Personally, I would never plug the WiFiLink box into a Lightwave controlled switch, as turning that switch off would disable the whole system. I do have my network router plugged into a standalone Lightwave power socket though (set for auto power on via the WiFiLInk too) as it occasionally slows down and needs a reset. I have a sequence which powers the router off, waits 30 seconds, and switches it back on that runs at 4am daily, so I never need to worry about it. I just have to remember to never press that device ‘Off’ button while roaming, as that would lose the network connection to the JSJS server and I wouldn’t be able to switch it back on remotely until I get home and can do it via the LAN.

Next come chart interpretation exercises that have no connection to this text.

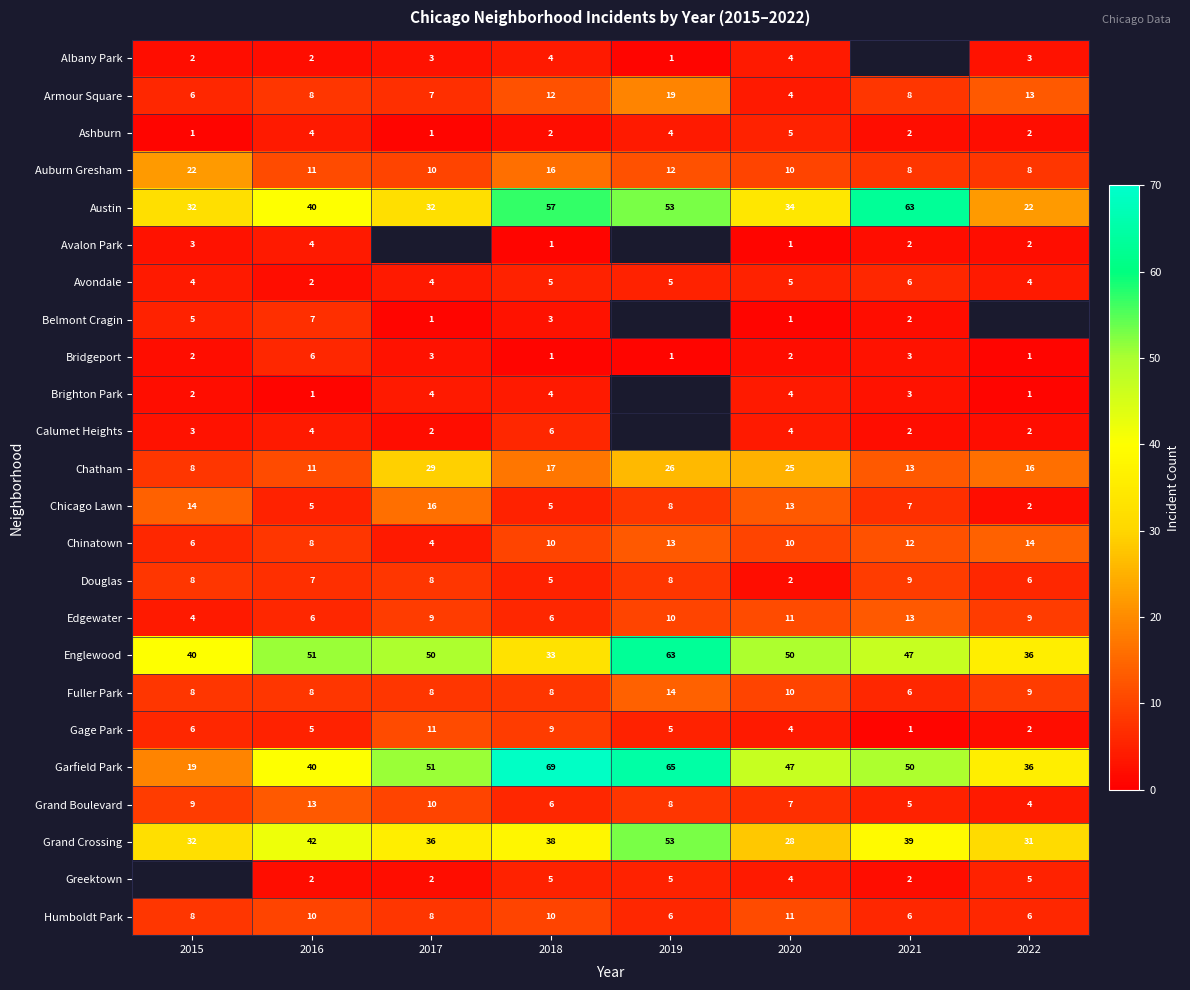

What is the difference between the maximum and second lowest values in the Ashburn series?

4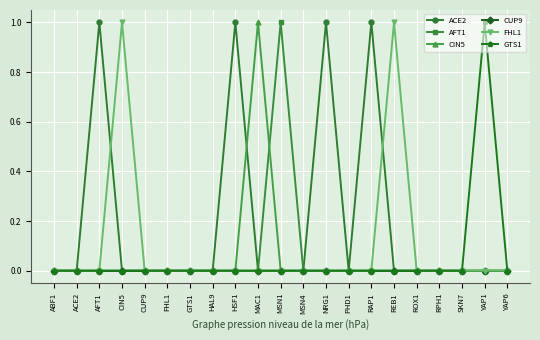

Which series has the largest total across all categories?

ACE2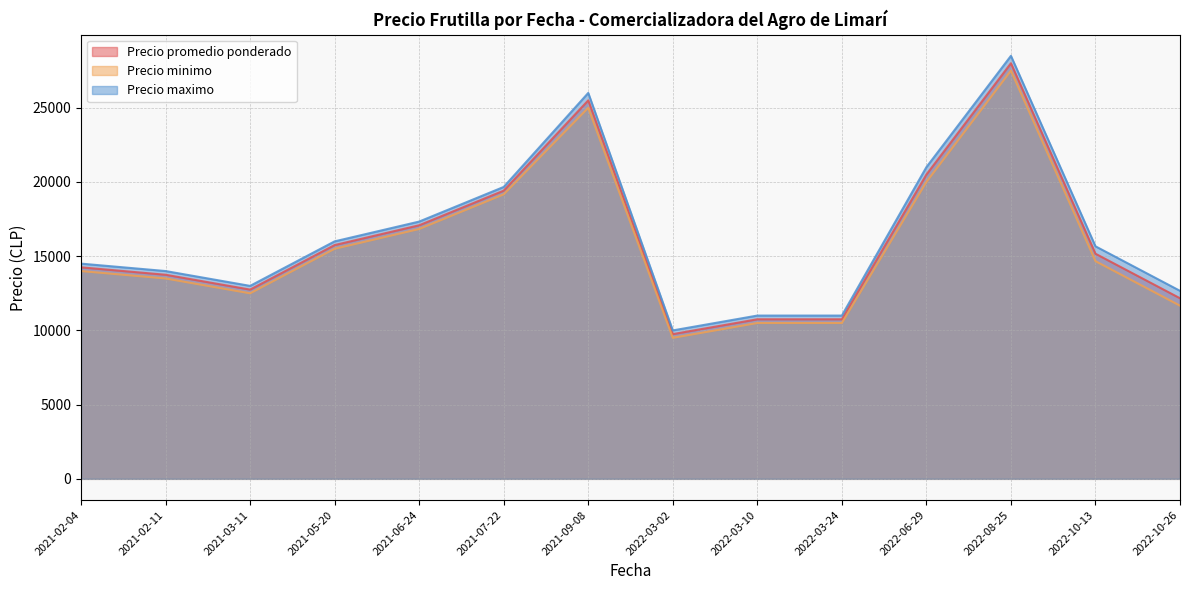

What is the average value of the Precio maximo series?

16452.4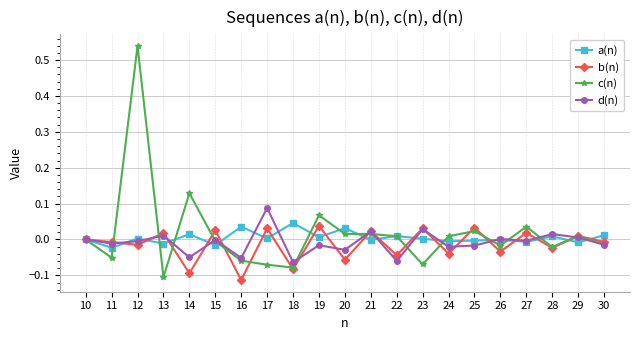

True or false: a(n) has more than 0 points higher than both neighbors.

True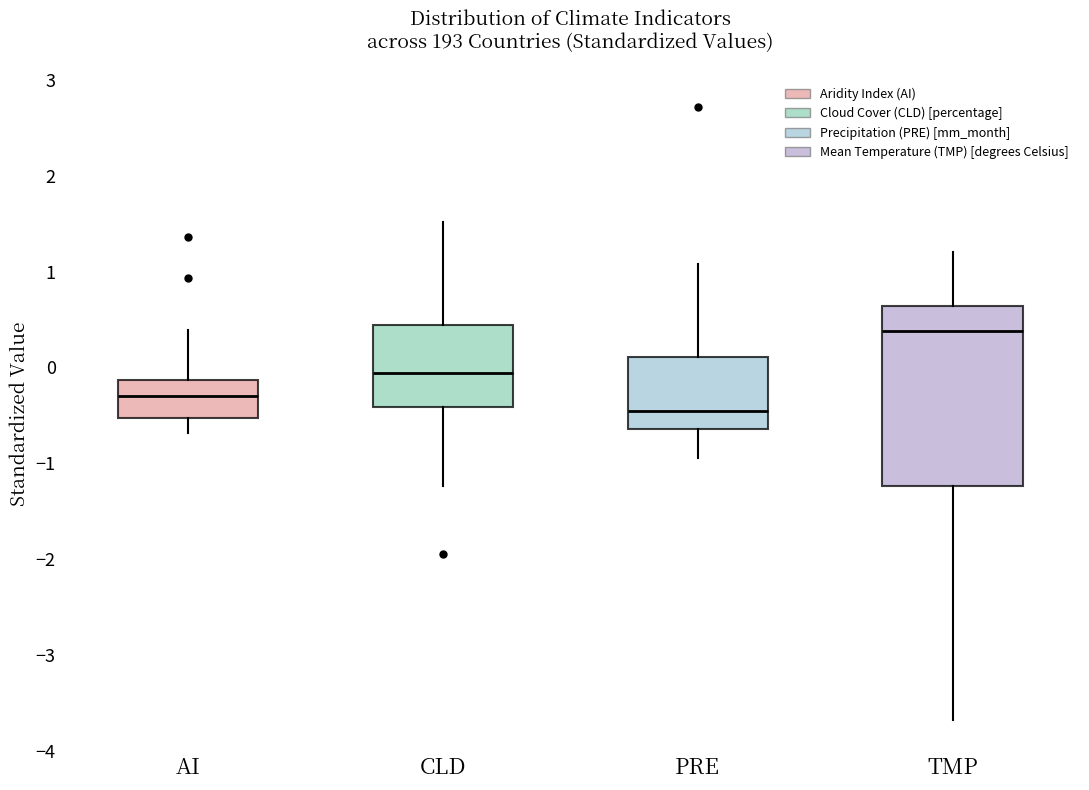

Comparing the boxes themselves (not the whiskers), which one is the tallest?

TMP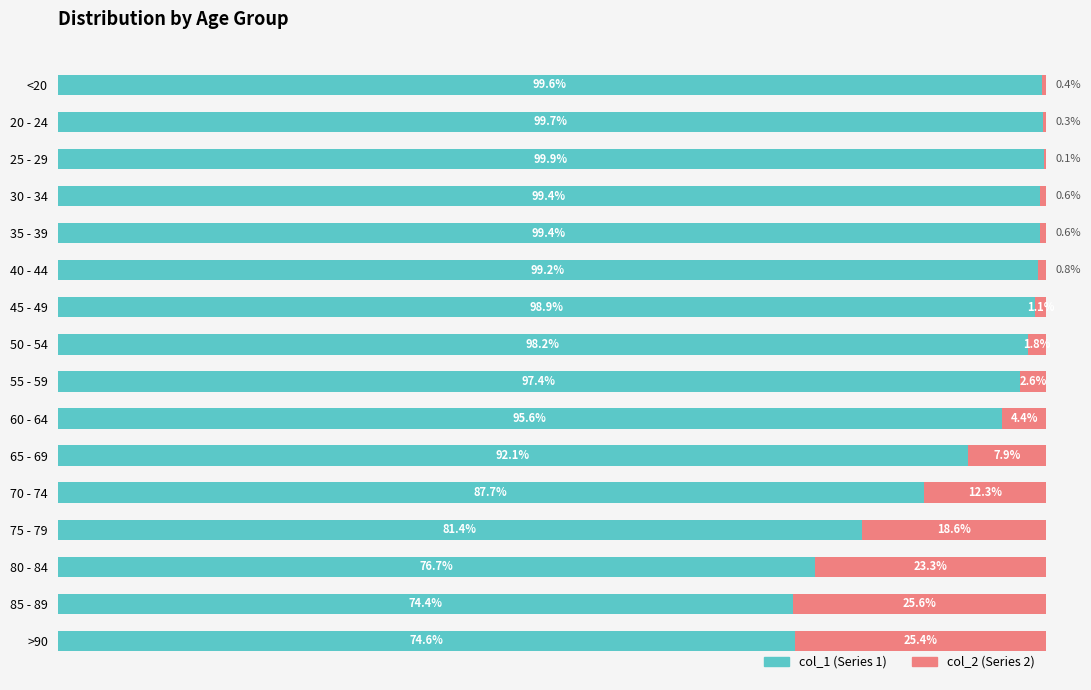

Does the chart contain any negative values?

No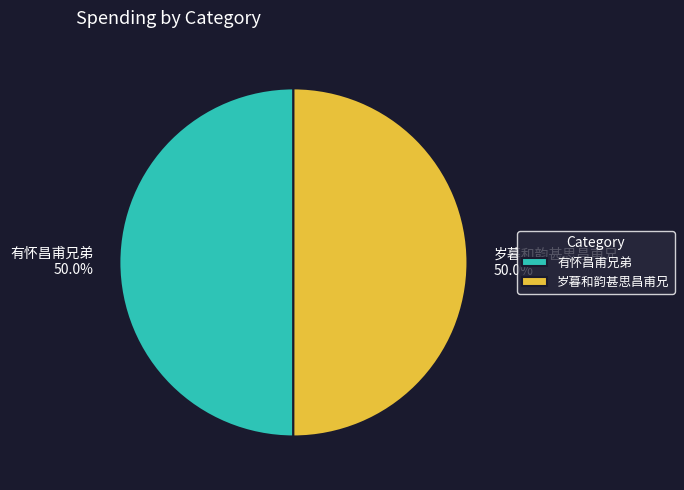

How many segments does this pie chart have?

2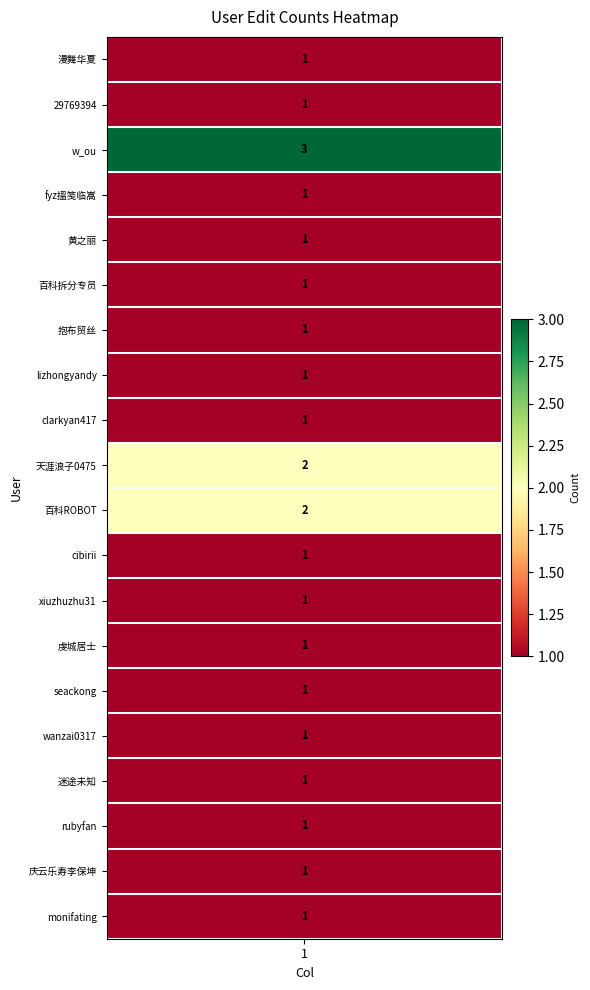

Reading right to left, transcribe all the data shown in this chart.

1	1	1	1	1	1	1	1	1	2	2	1	1	1	1	1	1	3	1	1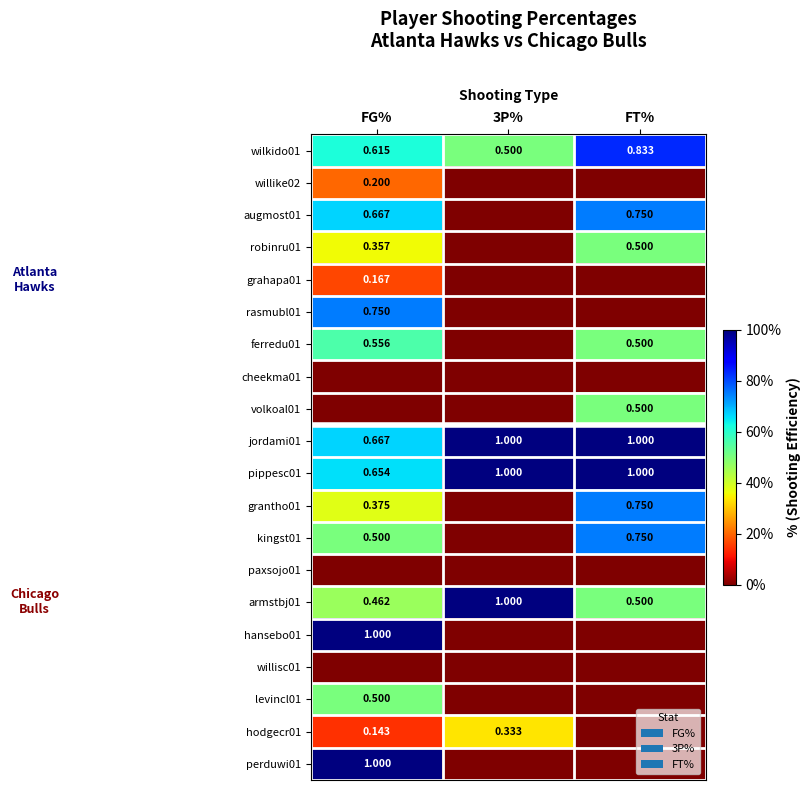

Where is armstbj01 nearest to the value 0?

FG%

That makes sense. I have not tried it but assume the WifiLink does not need to be connected to the Internet just so long as it is on it will send a radio signal to relevant sockets to tell them to switch on?"rhlangdon":1c2xko67 wrote:
That makes sense. I have not tried it but assume the WifiLink does not need to be connected to the Internet just so long as it is on it will send a radio signal to relevant sockets to tell them to switch on?
Correct. Even local iPhone control does not need an internet connection. Android does at present though, as the current official Android app is very basic and does all of its communication via the web server rather than having a ‘remote’ and ‘local’ operating mode. The third-party app is fine via the LAN though.
I have just found this thread, I know its quite old. But there seems to be a flaw in the logic for the LW380 basic On/Off Sockets?
As I understand it the WIFI Link sends out an ON command when it restarts?
The LW380 sockets go into learning mode for 5 seconds as soon as power is applied to them.
So if there is a powercut and all LW380s are off and the WIFI link is off, when power is restored, all LW380s will be in learning mode and the WIFI link will be sending an ON command for them to learn? Is this correct?
This means the next power cut *ALL* devices will turn on, as they learnt the code in the previous powercut?
Can someone confirm if this is the case, as this may explain why all my plugin devices turn on after a powercut
Just catching up with this old thread.
Is this feature been implemented?
How do I setup the devices that need to be ON when the power is back on?
Any documentation or help?
If there is a power outage when the WiFi Link powers back on, devices that were on when the power went off, will remain off until activated by the next instruction from the user or via a timer. It is a safety feature in case something came back on that you would not want on. If you wish to override this so that a device fires up when power is restored then as per the instruction manual you disconnect power from the Wi-fi Link and then as power is restored put whatever device you want to be on into pairing mode. This then removes the automatic off override after a power outage.
I have a couple of plug ins set up this way so that if power goes off my computer and external drives power back up plus any security devices.
Just to expand a bit on how this works and how to set it up.
The link box sends a wake up signal every time it powers up. Any device that is in pairing mode when it receives a wake up signal flash it lights and store this ‘power-on state’. Subsequently devices with a ‘power-on state’ that receive a wake up signal (e.g. when link starts up) will turn themselves on.
So you need to remove power from link, place a device in pairing mode and power up the link. Lights on device should flash if successful. Repeat as needed for other devices. As far as I know you have to clear the device completely to remove this condition.
Quirky way of doing this in my opinion and not nice to have to power on and off link to program it. They could have stored power-on state per device in the link and used regular commands to turn things back on at power up. Takes a bit longer if multiple devices are to be turned on, but much more flexible.